The same numbness I had felt all day wrapped over me like a protective blanket, staving off the grief of Achille’s absence. “And isn’t that just the most curious thing?” I said tiredly. “The most curious thing of all. That we know all this, yet do absolutely nothing about it?”

“It was never my intention to make you unhappy, Caresa,” Zeno said softly, and I knew he meant every word.

“I know,” I whispered back. “But it was never in your power to make me happy either. That honor belonged to someone else. It was written in the stars, way before we were born.”

Zeno bowed his head and turned to leave. As I turned my back too, I said, “He would make a better prince than we would ever make a king or queen. Achille is the kind of man you would want at the helm of your family’s legacy.
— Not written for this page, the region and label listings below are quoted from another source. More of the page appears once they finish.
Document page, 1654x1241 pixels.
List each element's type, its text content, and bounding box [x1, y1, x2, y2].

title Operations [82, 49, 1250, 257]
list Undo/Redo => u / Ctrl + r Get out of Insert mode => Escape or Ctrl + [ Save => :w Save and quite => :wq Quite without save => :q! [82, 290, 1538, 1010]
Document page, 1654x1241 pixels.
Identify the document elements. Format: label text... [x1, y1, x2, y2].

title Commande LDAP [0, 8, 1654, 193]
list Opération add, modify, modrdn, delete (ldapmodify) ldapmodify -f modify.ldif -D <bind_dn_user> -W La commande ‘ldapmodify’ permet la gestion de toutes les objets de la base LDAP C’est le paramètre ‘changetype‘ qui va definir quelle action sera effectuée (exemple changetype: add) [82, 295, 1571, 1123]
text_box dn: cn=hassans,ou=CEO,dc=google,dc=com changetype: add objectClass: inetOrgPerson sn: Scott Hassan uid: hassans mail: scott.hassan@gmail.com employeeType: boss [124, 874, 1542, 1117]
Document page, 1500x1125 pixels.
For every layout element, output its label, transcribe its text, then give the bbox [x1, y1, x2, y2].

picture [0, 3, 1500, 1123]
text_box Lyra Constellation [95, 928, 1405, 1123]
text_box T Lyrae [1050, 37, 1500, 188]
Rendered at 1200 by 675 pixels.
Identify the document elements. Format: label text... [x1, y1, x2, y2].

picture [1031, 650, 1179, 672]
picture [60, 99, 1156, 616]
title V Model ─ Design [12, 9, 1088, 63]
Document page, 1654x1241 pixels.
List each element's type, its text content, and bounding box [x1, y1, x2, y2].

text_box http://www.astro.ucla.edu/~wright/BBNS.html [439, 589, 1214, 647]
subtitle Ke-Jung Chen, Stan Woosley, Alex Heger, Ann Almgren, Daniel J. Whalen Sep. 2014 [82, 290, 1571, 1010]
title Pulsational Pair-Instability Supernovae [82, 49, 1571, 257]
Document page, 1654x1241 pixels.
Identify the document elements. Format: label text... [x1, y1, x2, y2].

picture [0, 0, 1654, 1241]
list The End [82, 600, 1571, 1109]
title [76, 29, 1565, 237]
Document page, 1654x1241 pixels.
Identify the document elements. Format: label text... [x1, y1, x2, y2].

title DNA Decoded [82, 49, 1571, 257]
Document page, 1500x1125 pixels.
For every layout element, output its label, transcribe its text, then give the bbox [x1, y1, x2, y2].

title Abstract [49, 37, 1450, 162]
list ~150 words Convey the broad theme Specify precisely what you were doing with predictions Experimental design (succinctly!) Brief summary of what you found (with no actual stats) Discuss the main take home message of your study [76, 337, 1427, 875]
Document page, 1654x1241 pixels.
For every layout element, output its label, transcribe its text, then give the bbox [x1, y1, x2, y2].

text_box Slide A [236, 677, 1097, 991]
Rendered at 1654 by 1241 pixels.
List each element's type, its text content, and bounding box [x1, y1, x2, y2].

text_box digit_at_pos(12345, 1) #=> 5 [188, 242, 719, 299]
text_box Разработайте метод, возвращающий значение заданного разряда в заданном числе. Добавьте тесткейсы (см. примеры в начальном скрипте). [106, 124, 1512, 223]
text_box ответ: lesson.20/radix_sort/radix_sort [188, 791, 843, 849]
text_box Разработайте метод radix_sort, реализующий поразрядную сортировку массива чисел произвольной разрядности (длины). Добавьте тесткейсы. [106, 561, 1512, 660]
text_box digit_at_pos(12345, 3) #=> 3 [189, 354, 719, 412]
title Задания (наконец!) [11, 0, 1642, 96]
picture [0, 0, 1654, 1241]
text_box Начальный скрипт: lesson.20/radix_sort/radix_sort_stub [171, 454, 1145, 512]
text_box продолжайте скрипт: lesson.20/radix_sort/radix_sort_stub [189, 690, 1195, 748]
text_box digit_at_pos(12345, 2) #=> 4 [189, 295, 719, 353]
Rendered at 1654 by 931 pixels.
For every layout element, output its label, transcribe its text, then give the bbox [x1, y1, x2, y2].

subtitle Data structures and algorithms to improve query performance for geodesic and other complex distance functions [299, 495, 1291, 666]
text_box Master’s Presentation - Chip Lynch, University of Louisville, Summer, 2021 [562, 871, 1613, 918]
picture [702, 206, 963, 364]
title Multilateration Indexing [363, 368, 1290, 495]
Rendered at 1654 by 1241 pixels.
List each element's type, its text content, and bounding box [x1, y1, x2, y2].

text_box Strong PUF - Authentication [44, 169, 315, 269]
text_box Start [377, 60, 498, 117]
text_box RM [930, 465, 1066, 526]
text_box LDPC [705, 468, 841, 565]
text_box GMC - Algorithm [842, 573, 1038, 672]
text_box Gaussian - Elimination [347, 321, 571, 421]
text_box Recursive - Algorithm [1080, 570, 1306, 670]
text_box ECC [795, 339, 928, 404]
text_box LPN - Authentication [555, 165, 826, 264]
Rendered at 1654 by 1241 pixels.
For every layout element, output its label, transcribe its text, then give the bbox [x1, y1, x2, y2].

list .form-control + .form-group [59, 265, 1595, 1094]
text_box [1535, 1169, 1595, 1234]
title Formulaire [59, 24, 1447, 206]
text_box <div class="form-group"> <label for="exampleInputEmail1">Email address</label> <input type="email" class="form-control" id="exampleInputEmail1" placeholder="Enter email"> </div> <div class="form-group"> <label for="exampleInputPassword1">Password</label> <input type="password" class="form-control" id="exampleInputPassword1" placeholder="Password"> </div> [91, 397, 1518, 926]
He is the special one here, not you or me.”

I assumed Zeno had left when no answer immediately came. But then just as I took the siphon to bottle the first wine, I heard a whisper. “I know that, Duchessa. Believe me, I’m beginning to see that too.”

Zeno’s whispered words sailed on the wind and struck my heart. And in that moment I wished that the wind were stronger, because then it could drift to wherever Achille was and reach his ears. Because that was the kind of sentiment he should hear.

From his brother.

His onetime best friend.

Someone who should have loved him all his life.

And the brother that maybe now realized he wanted Achille to return . . . nearly as much as I did.